Nonostante la critica ed il pubblico non siano stati generosi nei confronti di quel film, obiettivamente non troppo riuscito, il suo mood è incentrato su un personaggio che riprende tutto, tanto da far pensare ad un horror in prima persona (POV). La chiave di lettura rimane sostanziale, e trovo incredibile come quel mood possa adeguarsi alla schiavitù dal click di oggi. “Si chiama sciacallaggio!” si lamenta un personaggio della storia, mentre qualcuno prontamente risponde “No signora… si chiama sopravvivenza“. Quel cinismo da survival horror oggi lo abbiamo interiorizzato, in alcuni casi, al punto che siamo dotati di un cinismo disarmante che farebbe orrore anche al più cinico commentatore dell’11 settembre. Anche le considerazioni successive non sono da meno, e si adeguano allo stesso sentire, soprattutto nel finale, quando si dice: è strano come guardando le cose, vedendole attraverso una lente, o un vetro, magari colorato di rosa oppure annerito, alla fine diventi immune. Dovresti essere coinvolto, ma non lo sei. Pensavo la cosa valesse solo per voi che guardate, ma non è così. Vale anche per noi, quelli che riprendono le scene. Siamo diventati immuni anche noi. Vaccinati. Cosicchè qualunque cosa accada attorno a noi, non importa quanto orribile, noi tiriamo dritto e basta.

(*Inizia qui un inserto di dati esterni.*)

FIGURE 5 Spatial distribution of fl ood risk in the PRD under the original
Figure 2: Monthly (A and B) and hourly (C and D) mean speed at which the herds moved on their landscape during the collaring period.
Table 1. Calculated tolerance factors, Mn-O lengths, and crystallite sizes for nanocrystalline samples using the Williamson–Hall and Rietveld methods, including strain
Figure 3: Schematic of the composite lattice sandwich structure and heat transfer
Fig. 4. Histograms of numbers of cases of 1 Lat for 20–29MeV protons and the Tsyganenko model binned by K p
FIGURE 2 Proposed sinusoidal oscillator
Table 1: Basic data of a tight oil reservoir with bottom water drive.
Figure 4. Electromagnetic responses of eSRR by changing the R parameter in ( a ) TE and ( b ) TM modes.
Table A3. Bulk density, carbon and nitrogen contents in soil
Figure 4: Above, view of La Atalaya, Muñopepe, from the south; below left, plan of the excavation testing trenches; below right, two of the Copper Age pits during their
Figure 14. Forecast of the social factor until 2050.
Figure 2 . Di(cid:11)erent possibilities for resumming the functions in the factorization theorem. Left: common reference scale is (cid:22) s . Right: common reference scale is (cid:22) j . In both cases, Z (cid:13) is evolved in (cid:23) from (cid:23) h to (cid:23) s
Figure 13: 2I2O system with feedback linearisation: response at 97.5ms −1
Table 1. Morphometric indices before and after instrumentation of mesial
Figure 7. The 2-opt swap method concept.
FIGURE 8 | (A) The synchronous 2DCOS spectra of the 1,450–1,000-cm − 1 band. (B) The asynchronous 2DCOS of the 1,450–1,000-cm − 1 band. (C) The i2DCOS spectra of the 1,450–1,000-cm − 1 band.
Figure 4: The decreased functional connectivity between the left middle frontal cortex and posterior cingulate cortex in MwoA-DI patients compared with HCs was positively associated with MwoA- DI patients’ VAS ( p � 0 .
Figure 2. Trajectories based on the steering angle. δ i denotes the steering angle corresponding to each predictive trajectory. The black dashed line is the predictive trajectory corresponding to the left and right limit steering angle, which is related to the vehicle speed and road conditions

In un passaggio dialogato, qualche personaggio afferma che i mattini e gli specchi servono solo ad angosciare i vecchi, in una prospettiva psicoanalitica è esattamente quello che sta succedendo: stiamo terrorizzando una generazione che non ha punti di riferimento, e che tende di riflesso a radicalizzarsi, ad esacerbare ogni aspetto, a dare più peso alla reazione emotiva che alla comprensione, adeguandosi al frame conformista della partita di calcio, “noi contro di voi“. In questo senso, quindi, stiamo diventando schiavi del click, mentre il discorso pubblico è quasi certamente corrotto dal pensiero binario imposto dai social.